With all that, maybe you still want to try to do things this way. We still did, or at least, we couldn’t think of a better option. My wife applied with ANEF when we entered France, and we hoped things would go reasonably quickly.

How it actually works

Things do not go reasonably quickly.

The system ANEF uses to register non-EU spouses of EU nationals is quite new, and still buggy. Applications can be lost. Ours was sent to the wrong office, and not processed for some time.

The prefectures and sub-prefectures also take quite long to process things. They aim to finish in three months, but the average is typically much higher. If you check your prefecture, they may have published their average delays for recent years. Ours was around five months.

You may not have the ability to directly check on any of these things. ANEF told us they had no information, the prefecture told us they couldn’t answer our questions. We had to go through a variety of aid organizations to get any information at all.
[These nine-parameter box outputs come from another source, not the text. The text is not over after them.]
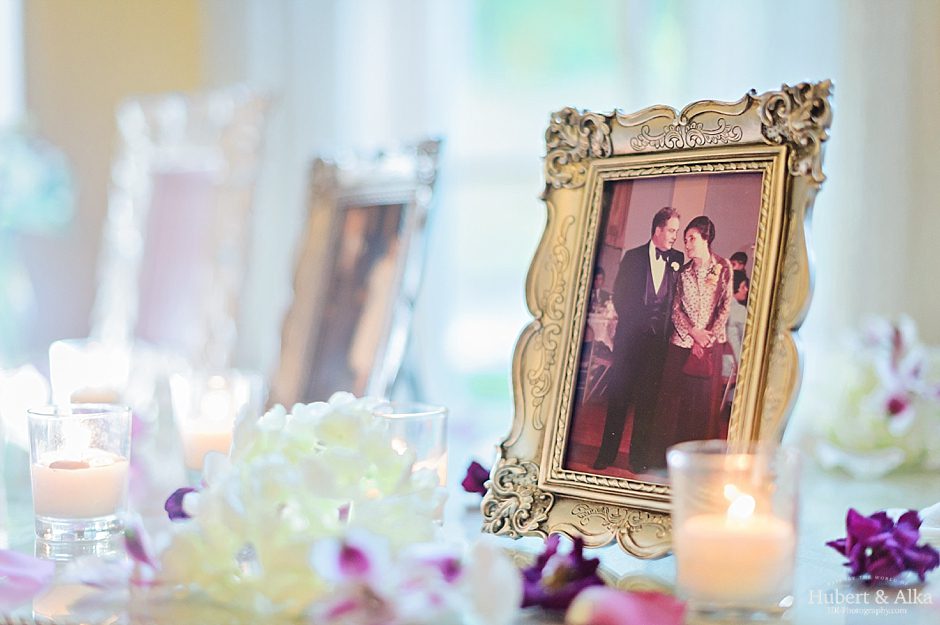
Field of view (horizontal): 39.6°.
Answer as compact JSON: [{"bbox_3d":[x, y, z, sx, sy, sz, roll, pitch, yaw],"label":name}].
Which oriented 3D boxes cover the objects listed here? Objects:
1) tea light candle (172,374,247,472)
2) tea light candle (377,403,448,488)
[{"bbox_3d":[-0.170,0.078,0.877,0.051,0.062,0.051,1,1,-11],"label":"tea light candle"},{"bbox_3d":[-0.038,0.085,0.710,0.051,0.062,0.051,1,1,-3],"label":"tea light candle"}]

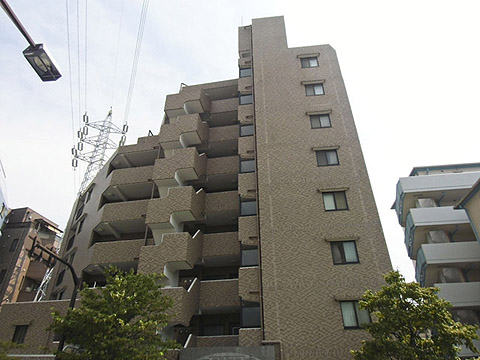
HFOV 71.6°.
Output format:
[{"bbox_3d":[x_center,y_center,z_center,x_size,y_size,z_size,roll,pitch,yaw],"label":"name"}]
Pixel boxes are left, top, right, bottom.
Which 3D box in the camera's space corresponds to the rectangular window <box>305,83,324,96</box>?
[{"bbox_3d":[5.099,-6.116,22.728,1.218,1.150,0.150,-3,-33,5],"label":"rectangular window"}]

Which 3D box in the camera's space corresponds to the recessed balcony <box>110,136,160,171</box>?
[{"bbox_3d":[-7.526,-1.728,25.442,3.200,2.850,1.500,-6,-34,8],"label":"recessed balcony"}]

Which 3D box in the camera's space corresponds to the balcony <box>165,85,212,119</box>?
[{"bbox_3d":[-3.777,-5.365,23.982,2.510,2.020,1.800,-5,-33,7],"label":"balcony"}]

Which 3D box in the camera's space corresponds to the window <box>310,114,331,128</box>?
[{"bbox_3d":[5.108,-3.693,21.135,1.218,1.150,0.150,-3,-33,5],"label":"window"}]

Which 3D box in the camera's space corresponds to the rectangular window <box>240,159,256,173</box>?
[{"bbox_3d":[0.496,-0.813,20.647,0.960,0.990,0.140,-3,-33,5],"label":"rectangular window"}]

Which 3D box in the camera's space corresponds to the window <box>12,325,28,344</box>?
[{"bbox_3d":[-12.466,8.814,18.853,0.830,1.060,0.150,-6,-34,8],"label":"window"}]

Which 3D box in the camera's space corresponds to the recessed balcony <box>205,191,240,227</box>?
[{"bbox_3d":[-1.033,1.900,22.335,2.300,1.480,2.000,-3,-33,5],"label":"recessed balcony"}]

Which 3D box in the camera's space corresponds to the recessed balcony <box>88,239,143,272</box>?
[{"bbox_3d":[-7.723,4.904,21.428,3.550,1.460,1.550,-5,-33,7],"label":"recessed balcony"}]

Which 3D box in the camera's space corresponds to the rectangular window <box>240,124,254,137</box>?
[{"bbox_3d":[0.487,-3.236,22.241,0.960,0.990,0.140,-3,-33,5],"label":"rectangular window"}]

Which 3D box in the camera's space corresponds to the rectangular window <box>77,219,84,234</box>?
[{"bbox_3d":[-13.040,3.901,27.240,0.150,1.150,1.300,24,-41,-32],"label":"rectangular window"}]

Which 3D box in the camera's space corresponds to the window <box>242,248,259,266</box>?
[{"bbox_3d":[0.521,3.996,17.108,0.920,1.010,0.150,-5,-33,7],"label":"window"}]

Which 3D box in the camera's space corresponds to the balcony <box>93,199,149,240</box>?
[{"bbox_3d":[-7.958,2.644,23.446,3.950,1.440,1.950,-3,-33,5],"label":"balcony"}]

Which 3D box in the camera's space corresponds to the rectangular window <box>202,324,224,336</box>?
[{"bbox_3d":[-1.482,8.520,18.391,1.220,0.930,0.150,-5,-33,7],"label":"rectangular window"}]

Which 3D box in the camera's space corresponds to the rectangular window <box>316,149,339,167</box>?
[{"bbox_3d":[5.035,-1.264,19.205,1.200,1.130,0.150,-3,-33,5],"label":"rectangular window"}]

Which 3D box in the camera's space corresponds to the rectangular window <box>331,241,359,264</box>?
[{"bbox_3d":[5.134,3.576,16.353,1.218,1.150,0.150,-3,-33,5],"label":"rectangular window"}]

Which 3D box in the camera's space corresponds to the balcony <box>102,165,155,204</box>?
[{"bbox_3d":[-7.967,0.221,25.039,3.950,1.440,1.950,-3,-33,5],"label":"balcony"}]

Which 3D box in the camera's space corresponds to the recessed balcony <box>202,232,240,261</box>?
[{"bbox_3d":[-1.040,4.119,20.095,2.230,1.420,1.380,-5,-33,7],"label":"recessed balcony"}]

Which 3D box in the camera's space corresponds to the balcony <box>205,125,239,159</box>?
[{"bbox_3d":[-1.077,-2.954,24.828,2.260,1.480,1.580,-5,-33,7],"label":"balcony"}]

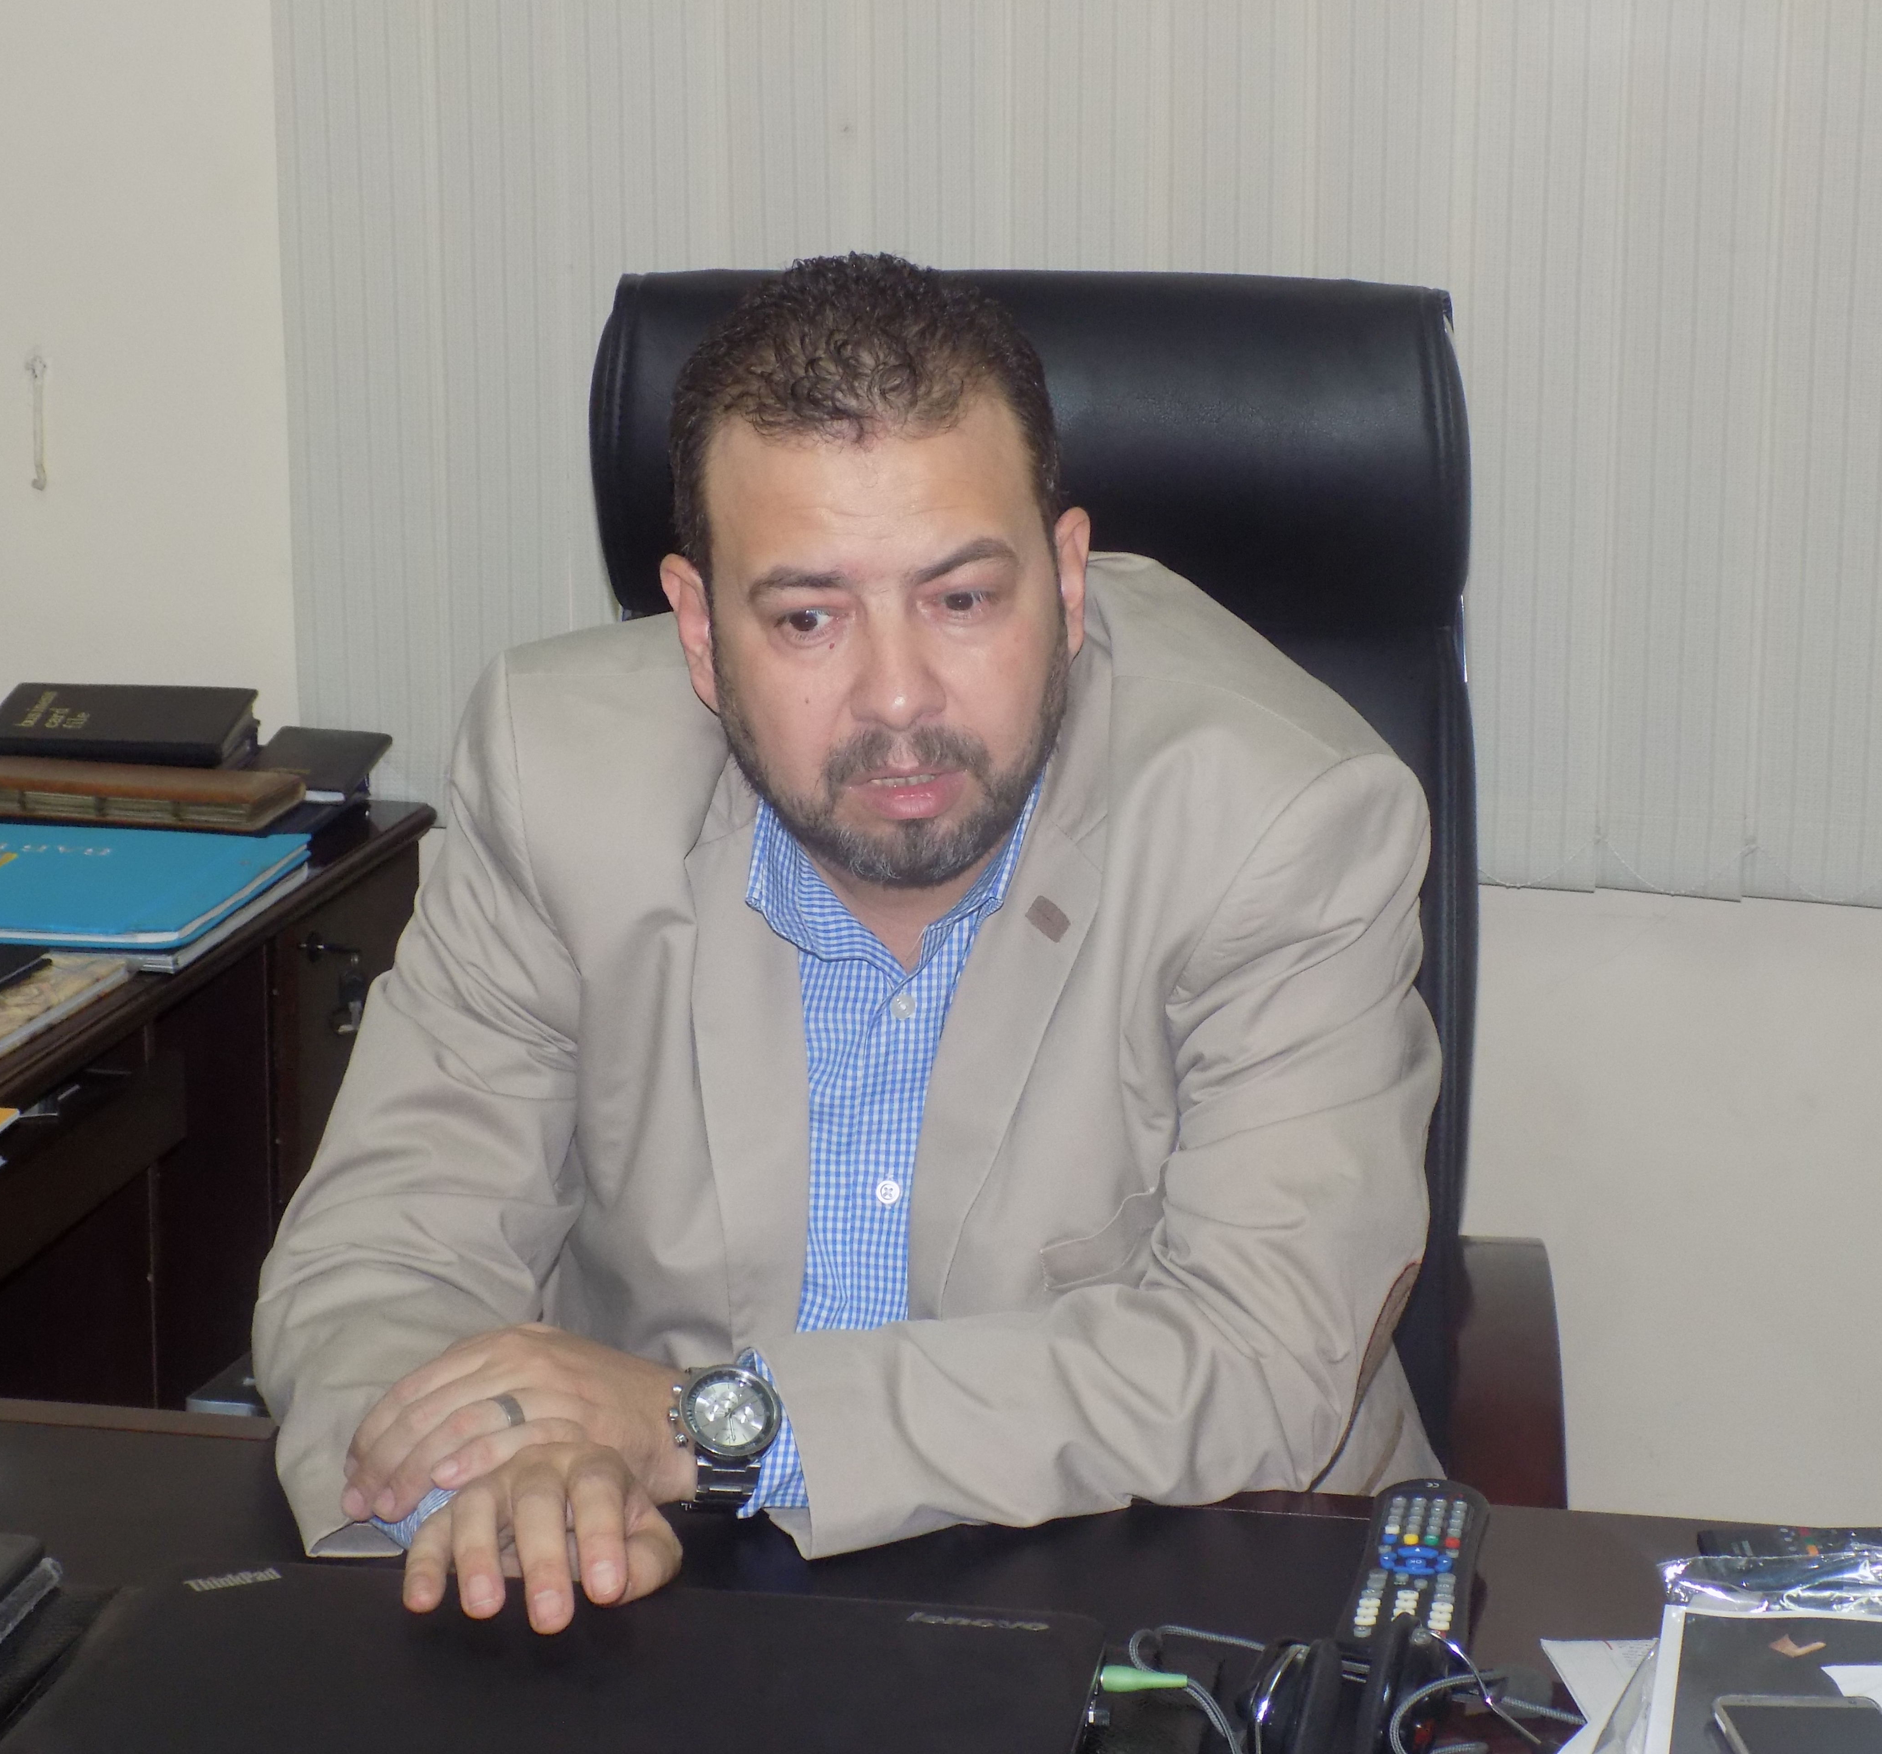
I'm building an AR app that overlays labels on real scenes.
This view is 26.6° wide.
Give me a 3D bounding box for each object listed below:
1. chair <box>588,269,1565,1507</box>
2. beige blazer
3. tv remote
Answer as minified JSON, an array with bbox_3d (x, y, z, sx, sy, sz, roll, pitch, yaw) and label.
[{"bbox_3d":[0.011,0.307,2.147,0.650,1.210,0.700,1,13,7],"label":"chair"},{"bbox_3d":[-0.018,0.159,1.848,0.540,0.580,0.510,2,13,8],"label":"beige blazer"},{"bbox_3d":[0.186,0.276,1.563,0.047,0.024,0.185,2,13,10],"label":"tv remote"}]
The prefectures might ask you for documents you don’t actually need. They might want you to certify your marriage in your spouse’s home country if it was made elsewhere, or apostilled if your country does the apostille.

They might also give you a residence card that only lasts one year, instead of five, or charge you to pick it up, when they’re not supposed to.

Is it possible you get processed quickly and correctly? Yes, it’s possible. Some people do get the attestation de prolongation immediately, and not after five months. We had friends who were processed in two months, getting the card in three…after applying some political pressure behind the scenes, in a well-rated prefecture.

(Check your prefecture or sub-prefecture on Google maps, they have star ratings!)

Of the steps above, it took five months for us to get to step 4. We got up to step 6. before we gave up and left the country.

If you don’t want to do that, you need another approach.

What you should actually do

Talk to people in France, and they’ll be confused by all this. Most of them think you have to go through a very different process, one where you get a long-stay visa before entering the country, which explicitly gives the right to work.

That’s because that is actually the official process…for spouses of French people. EU Countries are allowed to have different immigration rules for their own citizens’ spouses from the general rules, and France does. Most bureaucrats you run into in France, and many employers, will assume you are supposed to get a long-stay visa, and that if you didn’t you’re doing something wrong. In particular, the bureaucrats in charge of registering you for health coverage will often assume this, so until you get your residence card you may need to pay full price for your healthcare.

Here’s the thing, though: why not get a long-stay visa?

This is a visa called type D. These visas cost money, they aren’t generally free. You can’t always get one: while the embassy is required by EU law to give you a short-stay visa, they aren’t required to give you a long-stay visa.

But long stay visas can explicitly give the right to work. They don’t expire in three months, before most prefectures will have processed your files. And they are what most French people expect you to have.

So that’s our advice. If you really want to move to France with your EU spouse, and you’re not an EU citizen yourself…then don’t go until you have a type D, long-stay, VLS-TS visa.

It’s not what you’re supposed to do. But until the system changes, it could save you five months of pain.